* _YOUR GOAL_: Please copy exactly the lines from the first in the records through the line that contains "-20,10 +20,10 @@", but not the pictures.

* _DATASET EXTRACT_:
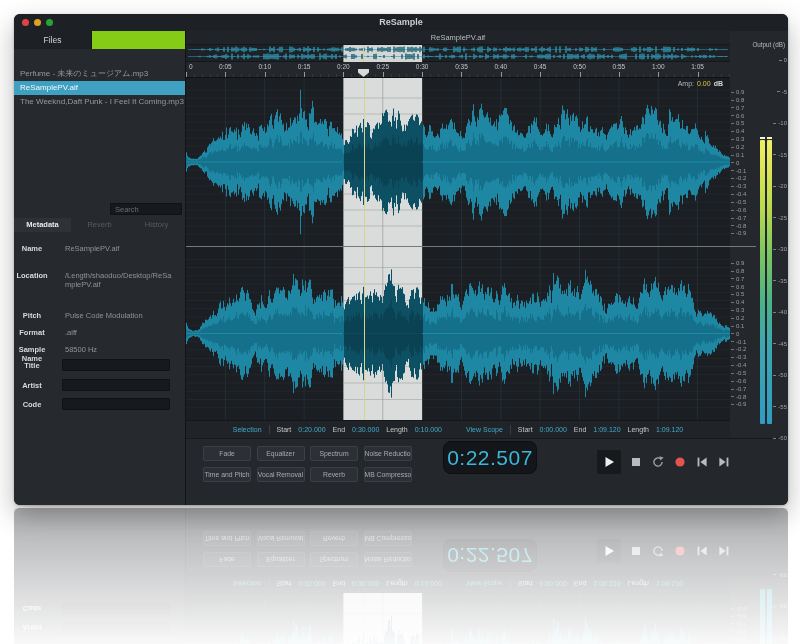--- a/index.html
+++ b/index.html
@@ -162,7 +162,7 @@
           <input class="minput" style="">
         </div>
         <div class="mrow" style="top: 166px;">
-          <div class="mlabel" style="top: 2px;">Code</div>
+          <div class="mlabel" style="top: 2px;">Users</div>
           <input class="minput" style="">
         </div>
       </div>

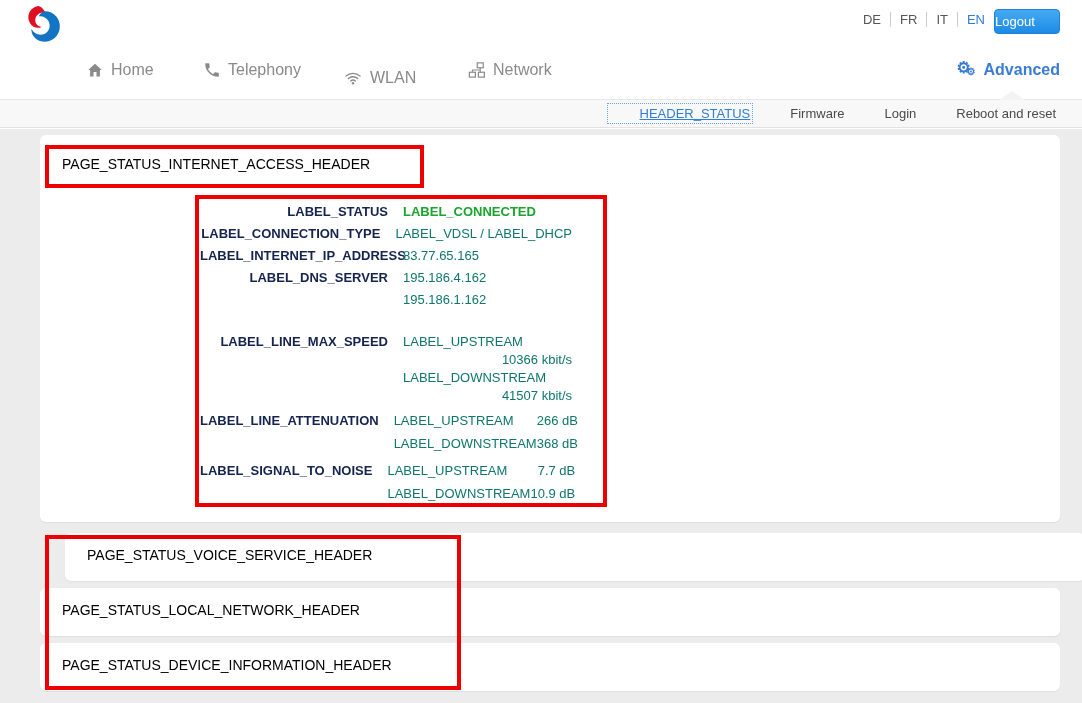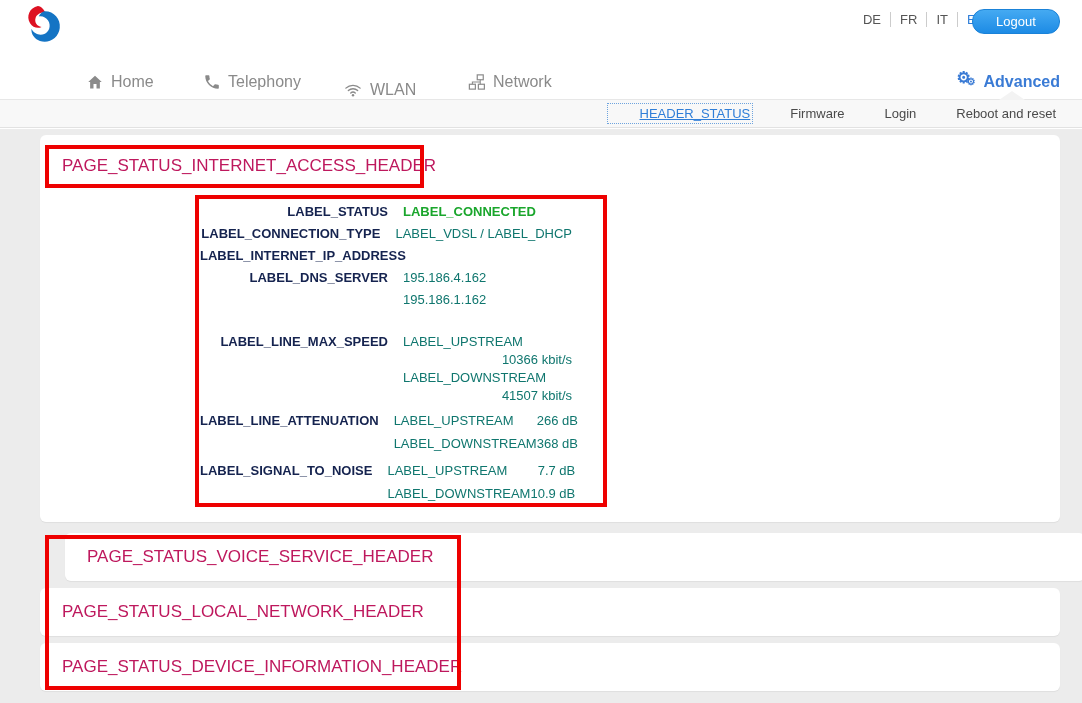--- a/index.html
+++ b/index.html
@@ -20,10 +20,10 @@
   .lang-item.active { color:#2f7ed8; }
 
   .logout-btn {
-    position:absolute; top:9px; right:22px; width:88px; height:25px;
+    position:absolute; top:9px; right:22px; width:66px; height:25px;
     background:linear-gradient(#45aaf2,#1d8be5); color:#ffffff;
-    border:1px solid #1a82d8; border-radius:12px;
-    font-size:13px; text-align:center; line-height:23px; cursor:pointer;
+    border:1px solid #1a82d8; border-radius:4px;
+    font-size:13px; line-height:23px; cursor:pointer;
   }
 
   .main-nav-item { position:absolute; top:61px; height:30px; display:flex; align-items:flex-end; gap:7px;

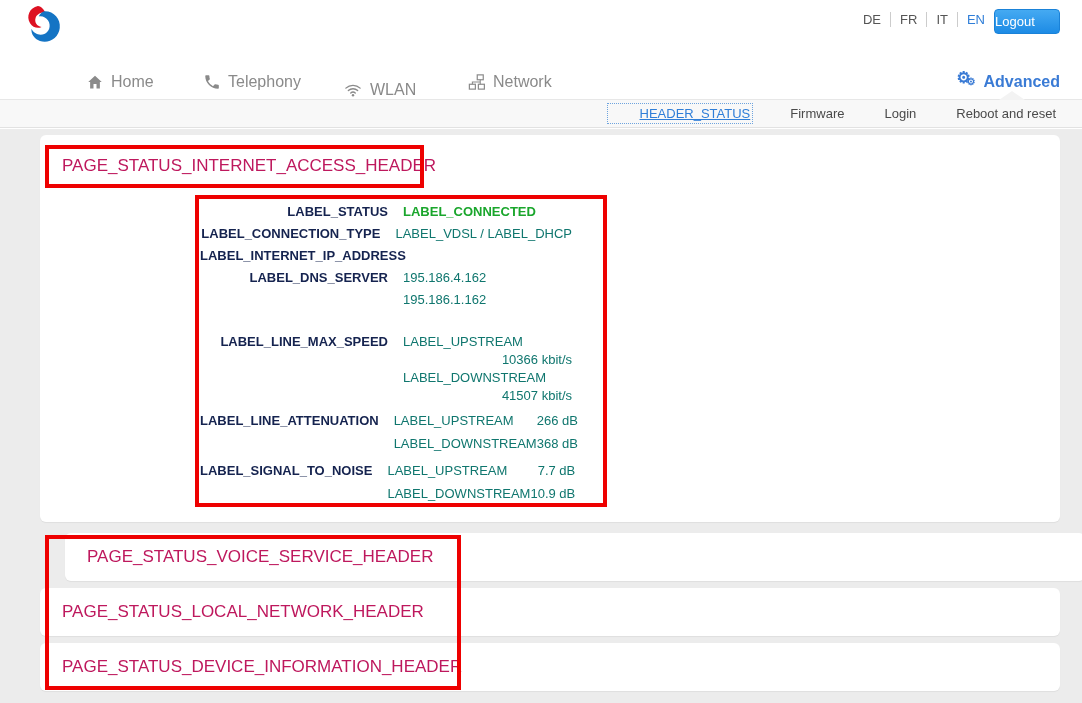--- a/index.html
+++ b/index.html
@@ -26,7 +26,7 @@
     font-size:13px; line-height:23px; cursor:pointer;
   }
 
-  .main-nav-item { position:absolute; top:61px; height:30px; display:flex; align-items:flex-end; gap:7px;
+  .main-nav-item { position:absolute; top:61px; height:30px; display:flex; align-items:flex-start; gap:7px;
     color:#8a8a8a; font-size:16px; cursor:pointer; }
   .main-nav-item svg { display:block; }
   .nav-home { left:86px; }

* _ANSWER SECTION_:
--- a/index.html
+++ b/index.html
@@ -162,7 +162,7 @@
           <input class="minput" style="">
         </div>
         <div class="mrow" style="top: 166px;">
-          <div class="mlabel" style="top: 2px;">Code</div>
+          <div class="mlabel" style="top: 2px;">Users</div>
           <input class="minput" style="">
         </div>
       </div>

--- a/index.html
+++ b/index.html
@@ -20,10 +20,10 @@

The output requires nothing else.